There should be new investment models that can take projects and ideas through successive stages, with different types of finance at each stage. And funders should embrace helping with the changes to organizational form, leadership, skills, and culture that are generally needed at each stage of the journey.
The social field is surprisingly short of sophisticated financing models. Many innovations depend on grant funding from philanthropists or foundations. There are then some social investment sources for more mature innovations and organizations. But a developed financing system would account for scaling and scaleability from the start. It would include at least the following elements:
- Small grants for promising ideas coming from social entrepreneurs, nonprofits, practitioners, or community groups. Every funder should ensure that a proportion of grants go to ‘high risk, high reward’ projects—those with a low chance of successful scaling but where success could have an enormous impact.
- Larger funding to support the piloting and fast prototyping of the most promising ideas—taking account of the chances of successfully scaling.

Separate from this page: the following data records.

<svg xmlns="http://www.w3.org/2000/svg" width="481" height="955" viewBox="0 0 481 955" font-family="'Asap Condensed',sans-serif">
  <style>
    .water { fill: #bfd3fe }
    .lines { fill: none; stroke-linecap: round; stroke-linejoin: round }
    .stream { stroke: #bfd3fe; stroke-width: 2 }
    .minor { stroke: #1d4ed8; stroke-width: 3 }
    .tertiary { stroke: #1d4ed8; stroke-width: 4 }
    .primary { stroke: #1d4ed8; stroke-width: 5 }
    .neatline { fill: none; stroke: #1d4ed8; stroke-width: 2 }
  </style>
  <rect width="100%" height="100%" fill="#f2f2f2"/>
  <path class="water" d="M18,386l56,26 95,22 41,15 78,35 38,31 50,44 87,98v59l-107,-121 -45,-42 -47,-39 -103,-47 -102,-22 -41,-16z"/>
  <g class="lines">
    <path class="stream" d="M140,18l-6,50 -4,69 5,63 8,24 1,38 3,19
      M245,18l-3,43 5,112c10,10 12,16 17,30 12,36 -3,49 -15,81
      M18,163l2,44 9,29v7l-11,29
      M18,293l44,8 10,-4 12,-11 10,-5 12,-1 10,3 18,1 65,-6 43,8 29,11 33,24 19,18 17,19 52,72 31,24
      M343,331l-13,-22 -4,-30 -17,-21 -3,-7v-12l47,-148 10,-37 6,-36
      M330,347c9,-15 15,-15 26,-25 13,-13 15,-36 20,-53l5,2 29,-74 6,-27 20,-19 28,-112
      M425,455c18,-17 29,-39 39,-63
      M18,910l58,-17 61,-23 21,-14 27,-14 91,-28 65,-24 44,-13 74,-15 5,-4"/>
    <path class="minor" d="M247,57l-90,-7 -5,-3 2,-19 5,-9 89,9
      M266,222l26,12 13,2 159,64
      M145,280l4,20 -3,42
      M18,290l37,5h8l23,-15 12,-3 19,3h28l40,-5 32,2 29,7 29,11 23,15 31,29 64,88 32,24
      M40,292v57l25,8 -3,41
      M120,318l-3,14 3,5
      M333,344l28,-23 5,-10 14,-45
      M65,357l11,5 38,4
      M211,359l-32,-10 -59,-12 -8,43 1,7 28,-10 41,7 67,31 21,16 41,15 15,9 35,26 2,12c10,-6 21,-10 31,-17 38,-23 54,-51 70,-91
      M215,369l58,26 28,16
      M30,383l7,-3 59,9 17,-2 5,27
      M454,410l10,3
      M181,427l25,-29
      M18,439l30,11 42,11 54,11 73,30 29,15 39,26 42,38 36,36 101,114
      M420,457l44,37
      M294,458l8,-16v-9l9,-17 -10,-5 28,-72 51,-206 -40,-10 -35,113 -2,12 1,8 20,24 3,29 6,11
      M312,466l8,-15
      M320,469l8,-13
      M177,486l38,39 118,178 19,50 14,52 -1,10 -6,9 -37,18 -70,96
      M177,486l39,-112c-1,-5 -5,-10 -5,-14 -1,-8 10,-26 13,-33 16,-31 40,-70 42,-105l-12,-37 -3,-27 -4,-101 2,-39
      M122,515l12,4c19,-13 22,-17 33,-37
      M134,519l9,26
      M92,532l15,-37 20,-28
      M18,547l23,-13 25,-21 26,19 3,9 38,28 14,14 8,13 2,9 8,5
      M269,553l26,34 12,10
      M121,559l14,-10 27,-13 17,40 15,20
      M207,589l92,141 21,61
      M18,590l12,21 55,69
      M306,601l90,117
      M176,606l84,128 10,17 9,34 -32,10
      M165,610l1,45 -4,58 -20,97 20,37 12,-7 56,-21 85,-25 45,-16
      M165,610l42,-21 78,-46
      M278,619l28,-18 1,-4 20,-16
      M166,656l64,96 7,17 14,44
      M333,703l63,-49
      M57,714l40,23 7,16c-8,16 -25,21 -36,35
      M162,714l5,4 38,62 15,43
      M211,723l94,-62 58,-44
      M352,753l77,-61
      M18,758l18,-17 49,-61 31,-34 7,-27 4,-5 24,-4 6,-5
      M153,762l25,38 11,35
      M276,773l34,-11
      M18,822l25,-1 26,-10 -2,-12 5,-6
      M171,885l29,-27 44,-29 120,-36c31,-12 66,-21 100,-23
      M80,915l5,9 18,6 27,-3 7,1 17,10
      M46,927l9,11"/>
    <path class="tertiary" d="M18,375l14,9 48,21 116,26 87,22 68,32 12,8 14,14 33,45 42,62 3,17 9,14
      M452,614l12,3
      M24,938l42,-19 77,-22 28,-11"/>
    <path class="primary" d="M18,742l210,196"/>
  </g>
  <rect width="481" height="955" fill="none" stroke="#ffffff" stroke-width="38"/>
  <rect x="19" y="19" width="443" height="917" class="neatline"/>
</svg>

- Investment funding for the sustaining and scaling phase, with support for social innovators to navigate this very difficult phase of transformation. Funding should be provided through loans, quasi-equity, and outcome-based contracts so that both the funder and the funded have an ongoing stake in the project delivering outcomes for society.
- New metrics to help frame assessment of innovations at different stages, including tools to judge the net present value of particular ideas.
Financing tools are much more diverse in the commercial sphere—from business angels, venture capital, and private equity houses, to more conventional routes such as raising money through initial public offerings, or IPOs. The social sector needs a similarly diverse range of tools. And there needs to be a move away from traditional grant financing for more mature innovations.